◆ Text block:
━━━━

Towards a general intelligence and interface for wearable health data
Learning from a trillion minutes of sensor data
To build the pre-training corpus, we sampled de-identified data from five million people who had consented to the use of their data for health and wellness research, captured between September 2024 and September 2025. The dataset spans more than 100 countries, all 50 U.S. states, and over 20 Fitbit and Pixel Watch device models. From each person we drew several weeks of data, yielding over two billion hours — more than a trillion minutes — of minute-resolution signals.
SensorFM ingests 34 one-minute aggregate features derived from five sensor modalities: photoplethysmography (PPG), accelerometry, electrodermal activity (EDA), skin temperature, and altimetry. Together these capture heart rate and heart-rate variability, blood-oxygen saturation, sleep stages, motion and steps, skin conductance, and temperature over a full 24-hour window.
Rather than relying on labels, SensorFM learns through self-supervised reconstruction, building on the LSM-2 approach and its Adaptive and Inherited Masking (AIM) framework. This is a crucial design choice, because missing and fragmented data (e.g., stretches of time where data is not available) is the norm with wearable devices, caused by a variety of factors such as sensors’ power-cycle, devices coming off the wrist, power saving modes of operation, and sensors switching on and off. Conventional self-supervised methods assume complete, uninterrupted inputs and so are forced to either impute the gaps (which can introduce bias) or discard incomplete windows (which throws away valuable data). AIM takes neither path: it treats real-world missingness as a natural artifact and learns directly from incomplete recordings, combining the tokens inherited from genuine gaps with those artificially masked for the reconstruction objective and treating the two as equivalent. The result is a representation that is missingness-aware by construction. SensorFM does not just tolerate fragmented data, it uses it productively, as the generative results below show.

━━━━

◆ Required tasks:
1 – Answer these questions on the text about wearable health data:
(a) How many people's de-identified data were sampled for the pre-training corpus?
(b) How many one-minute aggregate features does SensorFM ingest?
(c) Which approach does SensorFM build on for self-supervised reconstruction?
2 – Can you write out the part of the text about wearable health data that begins at the words "Towards a general" and stops after "of minute-resolution signals.", switching "Fitbit" to "Garmin"?

(Stored data entries)
━━━━

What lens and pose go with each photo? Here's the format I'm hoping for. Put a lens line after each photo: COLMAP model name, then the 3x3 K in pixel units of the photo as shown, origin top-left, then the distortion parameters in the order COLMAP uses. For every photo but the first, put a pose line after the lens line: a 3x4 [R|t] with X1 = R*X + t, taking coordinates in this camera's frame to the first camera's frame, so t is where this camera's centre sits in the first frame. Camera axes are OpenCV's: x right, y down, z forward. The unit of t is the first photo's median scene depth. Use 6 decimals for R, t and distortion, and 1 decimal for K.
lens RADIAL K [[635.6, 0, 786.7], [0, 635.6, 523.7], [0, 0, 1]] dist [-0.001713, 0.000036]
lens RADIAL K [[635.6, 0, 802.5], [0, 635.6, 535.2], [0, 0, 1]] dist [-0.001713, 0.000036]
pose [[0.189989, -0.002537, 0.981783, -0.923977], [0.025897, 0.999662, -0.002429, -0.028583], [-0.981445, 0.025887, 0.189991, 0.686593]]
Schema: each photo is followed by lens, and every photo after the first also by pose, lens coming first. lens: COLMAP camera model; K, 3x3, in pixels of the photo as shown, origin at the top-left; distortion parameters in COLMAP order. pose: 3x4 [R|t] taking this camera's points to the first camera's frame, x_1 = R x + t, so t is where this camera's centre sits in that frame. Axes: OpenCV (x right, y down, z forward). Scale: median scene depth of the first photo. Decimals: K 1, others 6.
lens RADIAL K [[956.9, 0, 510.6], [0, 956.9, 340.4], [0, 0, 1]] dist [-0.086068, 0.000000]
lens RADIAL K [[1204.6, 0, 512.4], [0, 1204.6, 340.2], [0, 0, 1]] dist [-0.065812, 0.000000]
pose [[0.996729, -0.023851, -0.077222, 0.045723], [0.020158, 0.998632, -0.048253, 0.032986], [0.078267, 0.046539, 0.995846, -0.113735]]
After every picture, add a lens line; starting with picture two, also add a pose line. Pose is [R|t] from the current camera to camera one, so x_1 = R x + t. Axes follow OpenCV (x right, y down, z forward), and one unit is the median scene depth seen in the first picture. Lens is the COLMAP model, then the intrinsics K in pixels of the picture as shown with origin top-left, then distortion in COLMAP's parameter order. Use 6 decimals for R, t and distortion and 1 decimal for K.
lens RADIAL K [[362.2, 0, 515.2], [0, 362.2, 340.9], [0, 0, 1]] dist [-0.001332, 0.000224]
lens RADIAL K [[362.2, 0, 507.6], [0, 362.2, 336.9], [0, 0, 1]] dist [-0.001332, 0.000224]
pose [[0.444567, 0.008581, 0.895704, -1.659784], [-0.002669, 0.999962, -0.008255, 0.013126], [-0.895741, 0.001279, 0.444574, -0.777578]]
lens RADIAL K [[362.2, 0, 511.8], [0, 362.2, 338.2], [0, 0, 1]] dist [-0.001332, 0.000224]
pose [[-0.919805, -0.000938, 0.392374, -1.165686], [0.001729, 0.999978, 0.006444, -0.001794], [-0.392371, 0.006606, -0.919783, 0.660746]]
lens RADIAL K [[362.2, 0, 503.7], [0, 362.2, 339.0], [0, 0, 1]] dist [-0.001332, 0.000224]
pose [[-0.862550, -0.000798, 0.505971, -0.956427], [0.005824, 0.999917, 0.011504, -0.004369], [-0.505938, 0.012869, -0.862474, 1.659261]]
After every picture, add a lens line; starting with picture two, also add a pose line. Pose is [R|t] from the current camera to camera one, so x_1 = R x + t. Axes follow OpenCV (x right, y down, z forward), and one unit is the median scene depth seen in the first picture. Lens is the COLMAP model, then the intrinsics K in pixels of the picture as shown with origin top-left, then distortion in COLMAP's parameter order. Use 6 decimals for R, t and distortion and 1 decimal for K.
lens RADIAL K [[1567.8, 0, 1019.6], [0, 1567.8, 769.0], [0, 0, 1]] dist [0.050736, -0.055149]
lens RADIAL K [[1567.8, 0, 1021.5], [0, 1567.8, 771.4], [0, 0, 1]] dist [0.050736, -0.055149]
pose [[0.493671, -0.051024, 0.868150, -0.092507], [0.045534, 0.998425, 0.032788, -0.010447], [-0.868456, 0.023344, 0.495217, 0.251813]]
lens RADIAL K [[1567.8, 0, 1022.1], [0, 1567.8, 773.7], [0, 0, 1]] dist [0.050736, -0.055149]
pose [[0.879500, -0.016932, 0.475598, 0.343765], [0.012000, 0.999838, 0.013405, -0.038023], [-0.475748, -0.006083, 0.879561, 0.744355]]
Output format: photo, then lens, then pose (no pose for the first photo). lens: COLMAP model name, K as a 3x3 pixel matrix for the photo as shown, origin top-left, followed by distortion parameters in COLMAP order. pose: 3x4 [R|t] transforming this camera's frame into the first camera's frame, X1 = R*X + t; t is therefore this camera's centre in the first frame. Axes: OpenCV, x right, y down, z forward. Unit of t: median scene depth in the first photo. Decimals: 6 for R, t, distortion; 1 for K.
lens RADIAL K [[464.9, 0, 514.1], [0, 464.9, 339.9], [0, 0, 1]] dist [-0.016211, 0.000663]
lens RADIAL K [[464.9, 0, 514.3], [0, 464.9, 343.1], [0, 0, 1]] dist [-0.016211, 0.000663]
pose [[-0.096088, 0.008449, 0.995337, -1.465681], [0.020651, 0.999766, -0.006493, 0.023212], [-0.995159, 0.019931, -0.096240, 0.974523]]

━━━━

◆ Task solutions:
1 –
(a) Five million people.
(b) 34.
(c) The LSM-2 approach and its Adaptive and Inherited Masking (AIM) framework.

2 –
Towards a general intelligence and interface for wearable health data
Learning from a trillion minutes of sensor data
To build the pre-training corpus, we sampled de-identified data from five million people who had consented to the use of their data for health and wellness research, captured between September 2024 and September 2025. The dataset spans more than 100 countries, all 50 U.S. states, and over 20 Garmin and Pixel Watch device models. From each person we drew several weeks of data, yielding over two billion hours — more than a trillion minutes — of minute-resolution signals.